What does Buddhism have to do with any of this?

That is a good question, but one that I think will become ever more irrelevant as the political campaign progresses. Some scholars and practitioners of Buddhism will quickly tell you that Buddhism has no political philosophy of its own, or that Buddhism -like other religions- ought to stay out of politics and political conversations.

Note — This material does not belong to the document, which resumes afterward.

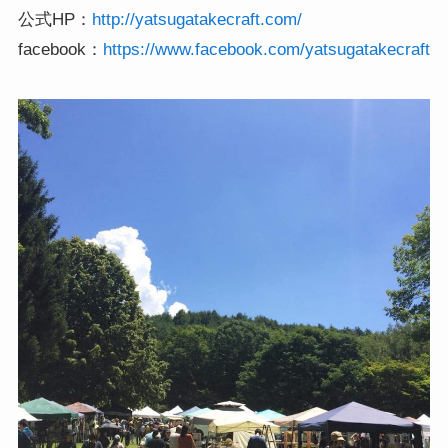
公式HP：
http://yatsugatakecraft.com/
facebook：
https://www.facebook.com/yatsugatakecraft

The first is perhaps generally true; Buddhism might not have a political philosophy in the sense that we’d like to appeal to today such as that of Plato or Kant, though Buddhists throughout history have developed and endorsed certain political ideals. The Buddha himself interacted regularly with kings (or heads of confederacies) and likely designed his community of monks and nuns around the consensus-oriented Shakyan confederacy in which he was raised. The Buddha was notably successful at speaking directly to the needs of particular listeners as individuals and as communities. In this way Buddhism has never not been in politics.

The second concern conflates Buddhism in politics with authoritarian states that happen to be predominantly Buddhist. And just as Muslims should be concerned and active in American politics without people suggesting that they (American Muslim activists) are trying to make us like Iran, Buddhists should be concerned and active in American politics without concern that they’re dragging our society toward 1930s Japan or a Burma-like pariah state.

And Sanders even name-drops Buddhism in his Liberty U speech, saying: “I am far, far from a perfect human being, but I am motivated by a vision which exists in all of the great religions — in Christianity, in Judaism, in Islam, Buddhism and other religions — and which is so beautifully and clearly stated in Matthew 7:12,” referring to the Golden Rule.

Buddhism has been a force in global politics, and even as a tiny minority in America it will certainly play a role in politics here.

In the months to come I hope to write more about aspects of Buddhist philosophy that can and clearly do apply to political thought in the world today. I’m sure much of what I write will be debatable and I hope most of all to learn through the process to be a more informed voter myself. When I began this article it was written purely as a praise of Sanders for what I saw as an inspiring and humble speech at Liberty U and for an economic policy platform that would make the lives of America’s poorest people (who are disproportionately black and Latino) much, much better. But in reading and thinking about the articles I cite, specifically the ones by Daniel Schultz and Ned Resnikoff, I saw a common, previously unconnected thread describing why Sanders is not energizing many people outside his existing base. There was at least one Evangelical won over by Sanders who has been in the news of late, but he seems to be a notable minority.